1. Understand the Concepts
* Orbital Period (T): The time it takes for a satellite to complete one full orbit around the Earth.
* Orbital Radius (r): The distance from the center of the Earth to the satellite.
* Gravitational Acceleration (g): The acceleration due to gravity at the satellite's altitude.
* Centripetal Force: The force that keeps the satellite moving in a circular path.
2. Formulas
* Orbital Period (T): T = 2π√(r³/GM)
* Where:
* G is the gravitational constant (6.674 × 10⁻¹¹ m³/kg s²)
* M is the mass of the Earth (5.972 × 10²⁴ kg)
* Orbital Velocity (v): v = √(GM/r)
3. Calculations
* Calculate the orbital radius (r):
* The radius of the Earth is approximately 6371 km.

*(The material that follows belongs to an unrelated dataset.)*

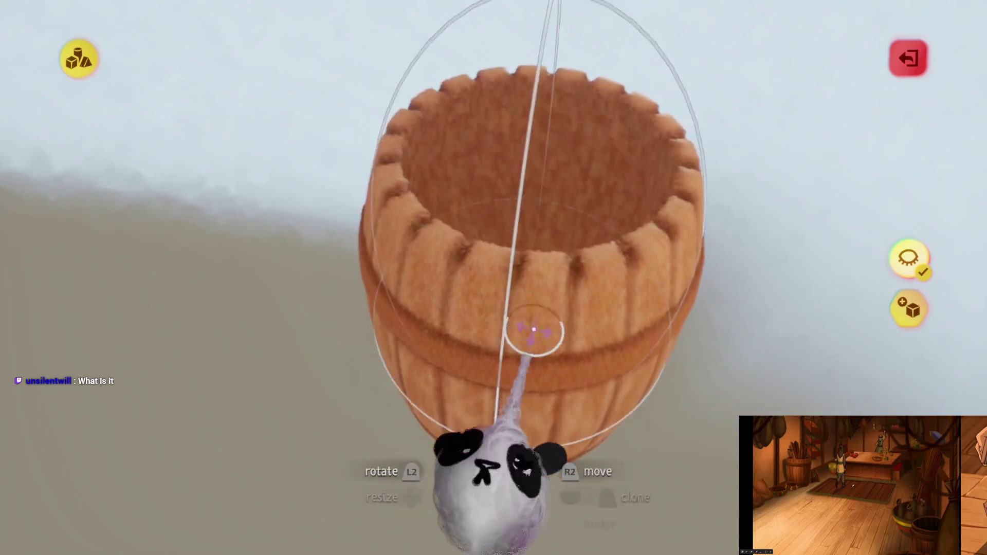
{"action": "scroll", "coordinate": [535, 329], "scroll_direction": "down", "scroll_amount": 2}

* r = 6371 km + 400 km = 6771 km = 6.771 × 10⁶ m
* Calculate the orbital velocity (v):
* v = √(GM/r)
* v = √((6.674 × 10⁻¹¹ m³/kg s²)(5.972 × 10²⁴ kg) / (6.771 × 10⁶ m))
* v ≈ 7668 m/s
4. Convert to km/h (optional):
* v ≈ 7668 m/s * (3600 s/h) / (1000 m/km) ≈ 27605 km/h
Therefore, the speed of the satellite is approximately 7668 m/s or 27605 km/h.